◆ TEXTAUSZUG:

▶

XI.) Derjenige ist demütig, der, wie sehr er auch
fortgeschritten sein und Gutes getan haben mag, solches
für nichts achtet, und auf seine Verdienste kein
Vertrauen setzt; derjenige tut sich Gewalt an, welcher
den unordentlichen Regungen seines Fleisches Widerstand
leistet und sich vernünftig kasteit, um Gott nicht zu
beleidigen, auch glaubt, er werde nicht durch die Werke
seiner Gerechtigkeit, sondern durch die Barmherzigkeit
Gottes den Himmel erlangen. Jener Bruder aber, welcher
in der Fastenzeit nichts aß, auch auf andere Weise
unklug fastete, begehrte wegen seiner Enthaltsamkeit als
durch seine Gerechtigkeit den Himmel zu erlangen; aber
diese Werke des Abbruches und der Gerechtigkeit gingen
mehr aus Hoffart, als aus Demut hervor und er wird von
Rechts wegen mit denen verurteilt, welche fasteten und
Zehnten entrichteten, aber andere verachteten. Es wäre
besser für ihn gewesen, wenn er die Demut jenes Sünders
nachgeahmt hätte, welcher nicht einmal die Augen gegen
den Himmel aufzuheben wagte. (Luk. XVIII.) Denn ich
selber, Gott und wahrer Mensch, bin mit den Menschen
umgegangen, habe gegessen und getrunken, was mir
vorgesetzt war, obwohl ich ohne Speise hätte bestehen
können, um den Menschen ein Beispiel zu geben, wie sie
leben müßten, und damit die Menschen das zu ihrem
Lebensunterhalte Notwendige zu sich nehmen und Gott
danken möchten."
Christus läßt
die Braut das schreckliche Urteil der Verdammung der
Seele eines verstorbenen Kardinals sehen, welcher
ungerecht und in Freuden gelebt hatte. Er bedroht die
Prälaten und die Geistlichkeit, welche ungebührlich die
Kirchengüter der verstorbenen Gläubigen verzehren und
verschlingen, mit scharfer Gerechtigkeit; verheißt aber
den Wohlthätern selber in der ewigen Herrlichkeit die
beste Vergeltung.

◀

◆ DATENSÄTZE:
▶

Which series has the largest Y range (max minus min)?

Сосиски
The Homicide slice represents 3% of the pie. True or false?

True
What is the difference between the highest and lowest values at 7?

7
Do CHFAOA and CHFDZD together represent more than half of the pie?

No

◀
▶

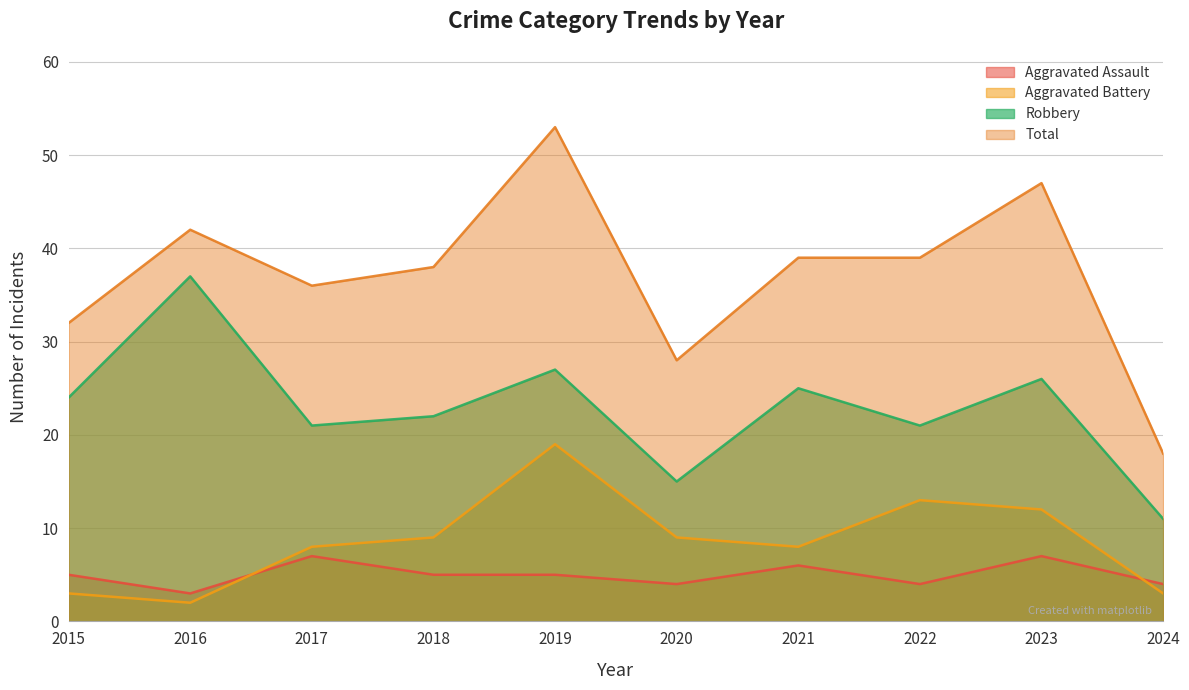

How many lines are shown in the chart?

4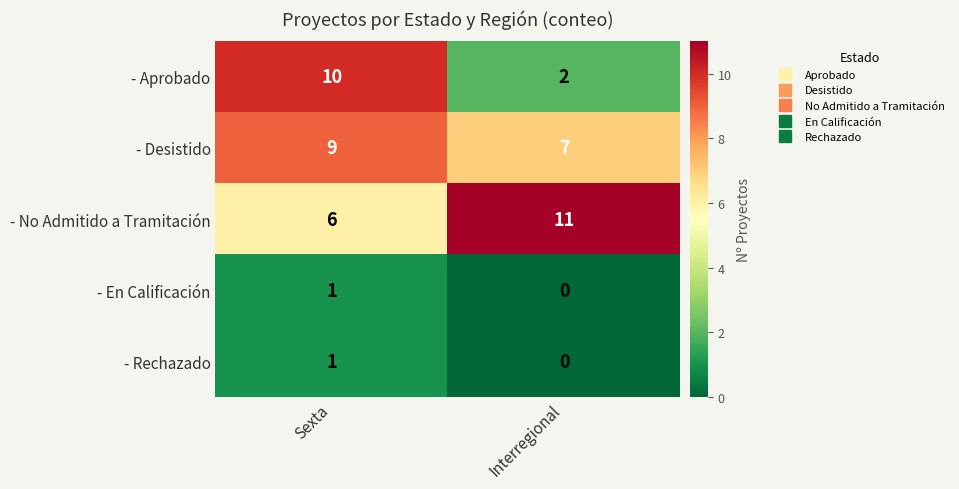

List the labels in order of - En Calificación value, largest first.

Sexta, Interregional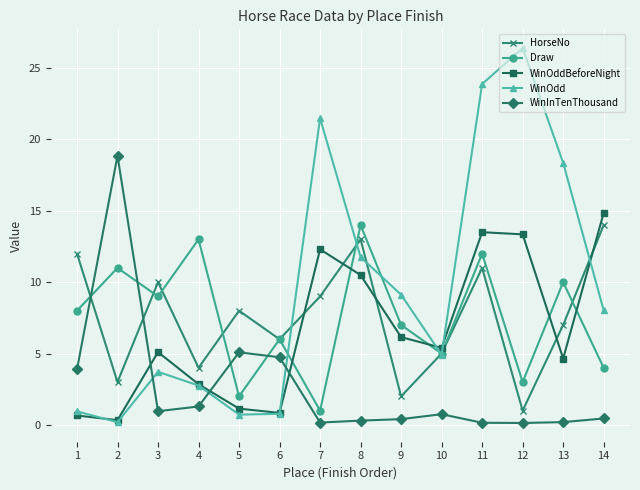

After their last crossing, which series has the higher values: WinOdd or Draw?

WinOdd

◀
▶

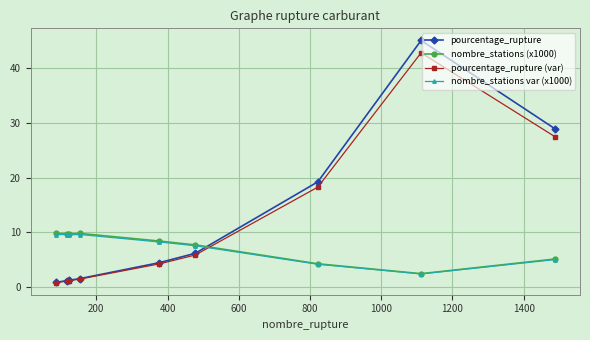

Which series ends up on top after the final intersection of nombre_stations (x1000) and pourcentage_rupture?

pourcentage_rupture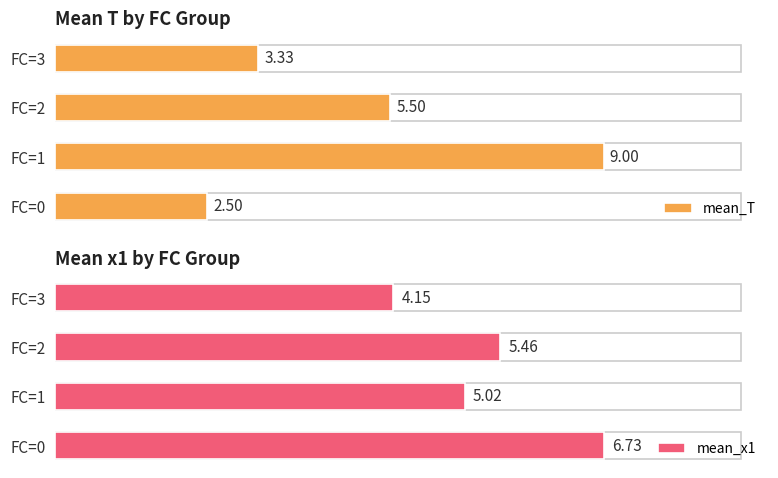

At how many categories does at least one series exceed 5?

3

◀

◆ AUFGABE:
Fassen Sie den Textauszug in drei Sätzen zusammen. Die Datensätze spielen hierfür keine Rolle.

◆ LÖSUNG:
Demütig ist, wer sein Gutes für nichts achtet und nicht auf seine Verdienste vertraut, und Gewalt tut sich an, wer den unordentlichen Regungen seines Fleisches widersteht und glaubt, den Himmel nicht durch eigene Werke, sondern durch Gottes Barmherzigkeit zu erlangen. Ein Bruder, der in der Fastenzeit nichts aß und durch seine Enthaltsamkeit den Himmel erlangen wollte, handelte mehr aus Hoffart als aus Demut und hätte besser die Demut des Sünders nachgeahmt, der die Augen nicht zum Himmel zu heben wagte, denn Christus selbst aß und trank, was ihm vorgesetzt wurde, um den Menschen ein Beispiel zu geben. Danach lässt Christus die Braut die Verdammung der Seele eines Kardinals sehen, der ungerecht und in Freuden gelebt hatte, droht Prälaten und Geistlichen, die die Kirchengüter verstorbener Gläubiger ungebührlich verzehren, mit scharfer Gerechtigkeit und verheißt den Wohltätern die beste Vergeltung in der ewigen Herrlichkeit.